On the high street it’s less extreme, but the subliminal message is the same; our clothes look great if you already do. Their definition of a great-looking woman? One who has not been ravaged by time and has never allowed a Krispy Kreme donut to pass from lips to hips.
Shops, whose customers range from an eight to a 20, treat us like dummies. They clad their walls in images of slender young women wearing their gear - and dress up sleek mannequins, plastic people all moulded a size ten - three sizes smaller than the average British woman. Worse, they’ve taken the computer-generated shape of Lara Croft as inspiration.

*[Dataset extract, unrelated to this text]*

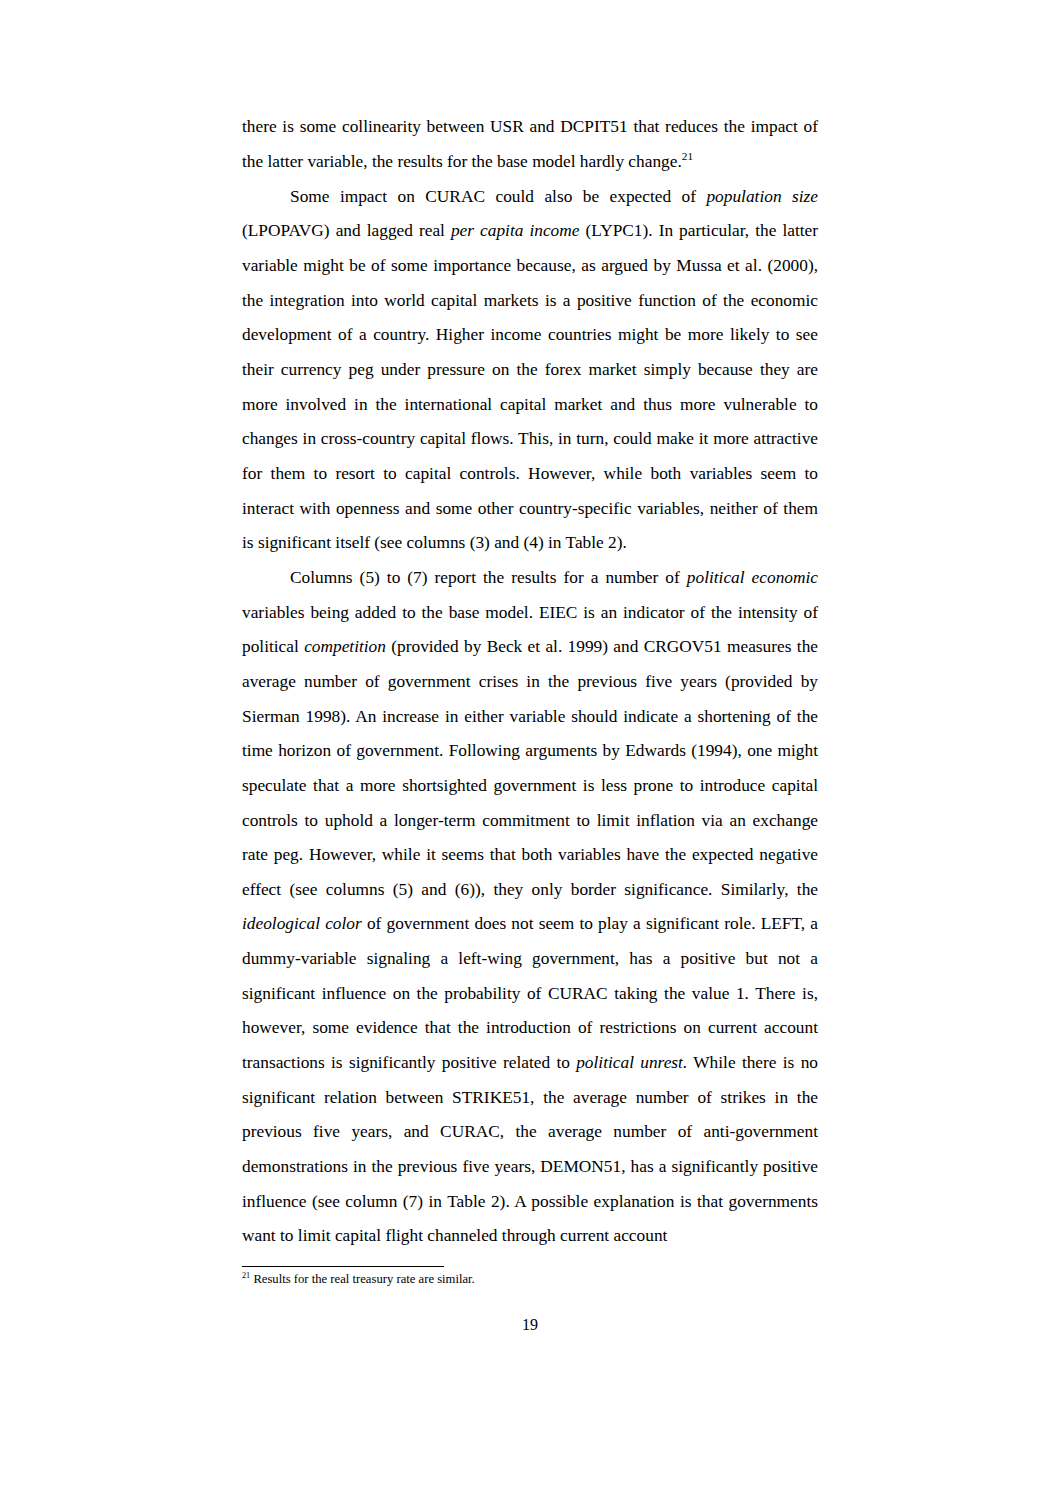there is some collinearity between USR and DCPIT51 that reduces the impact of the latter variable, the results for the base model hardly change.21
Some impact on CURAC could also be expected of population size (LPOPAVG) and lagged real per capita income (LYPC1). In particular, the latter variable might be of some importance because, as argued by Mussa et al. (2000), the integration into world capital markets is a positive function of the economic development of a country. Higher income countries might be more likely to see their currency peg under pressure on the forex market simply because they are more involved in the international capital market and thus more vulnerable to changes in cross-country capital flows. This, in turn, could make it more attractive for them to resort to capital controls. However, while both variables seem to interact with openness and some other country-specific variables, neither of them is significant itself (see columns (3) and (4) in Table 2).
Columns (5) to (7) report the results for a number of political economic variables being added to the base model. EIEC is an indicator of the intensity of political competition (provided by Beck et al. 1999) and CRGOV51 measures the average number of government crises in the previous five years (provided by Sierman 1998). An increase in either variable should indicate a shortening of the time horizon of government. Following arguments by Edwards (1994), one might speculate that a more shortsighted government is less prone to introduce capital controls to uphold a longer-term commitment to limit inflation via an exchange rate peg. However, while it seems that both variables have the expected negative effect (see columns (5) and (6)), they only border significance. Similarly, the ideological color of government does not seem to play a significant role. LEFT, a dummy-variable signaling a left-wing government, has a positive but not a significant influence on the probability of CURAC taking the value 1. There is, however, some evidence that the introduction of restrictions on current account transactions is significantly positive related to political unrest. While there is no significant relation between STRIKE51, the average number of strikes in the previous five years, and CURAC, the average number of anti-government demonstrations in the previous five years, DEMON51, has a significantly positive influence (see column (7) in Table 2). A possible explanation is that governments want to limit capital flight channeled through current account
21 Results for the real treasury rate are similar.
19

Whatever is draped over them looks fabulous; we’re supposed to snatch a version of it in our size and dash to the ‘till like brain-washed zombies. But it doesn’t work. As soon as that garment slips over our eager form, we look in the mirror at belly and bum disturbing the line and we are gutted. Disappointed with ourselves for not being what clothes manufacturers expect. And angry with them for making us feel that way.

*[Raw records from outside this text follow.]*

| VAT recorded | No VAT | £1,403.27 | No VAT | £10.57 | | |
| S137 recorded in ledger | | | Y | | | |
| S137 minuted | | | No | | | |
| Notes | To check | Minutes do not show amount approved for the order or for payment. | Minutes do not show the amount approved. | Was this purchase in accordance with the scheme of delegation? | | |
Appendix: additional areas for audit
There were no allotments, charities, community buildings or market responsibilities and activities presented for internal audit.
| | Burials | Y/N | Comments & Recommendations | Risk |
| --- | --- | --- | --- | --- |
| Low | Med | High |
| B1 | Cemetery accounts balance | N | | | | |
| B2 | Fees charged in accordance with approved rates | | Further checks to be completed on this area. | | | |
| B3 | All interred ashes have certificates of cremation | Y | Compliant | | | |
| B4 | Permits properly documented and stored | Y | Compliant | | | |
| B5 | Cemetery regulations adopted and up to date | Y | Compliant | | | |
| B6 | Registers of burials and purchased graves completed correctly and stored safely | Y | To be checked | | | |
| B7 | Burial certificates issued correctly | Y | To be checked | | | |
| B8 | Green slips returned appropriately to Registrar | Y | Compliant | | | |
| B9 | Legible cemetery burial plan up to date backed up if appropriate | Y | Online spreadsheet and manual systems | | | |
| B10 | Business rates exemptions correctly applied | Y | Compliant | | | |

So, one big, broad-hipped hooray for Debenhams, who this week became the first high street retailer to permanently introduce size 16 mannequins - the UK’s most common size. In a bid to boost body confidence, the new dummies will soon stand next to their size 10 sisters in all 170 UK stores.
At last, we will be able to see at a glance what how that nifty little number will look on the less than nifty us.
Debenhams are no dummies. The move will increase both loyalty and spending. Research shows women are three times more likely to buy clothes shown on models their size.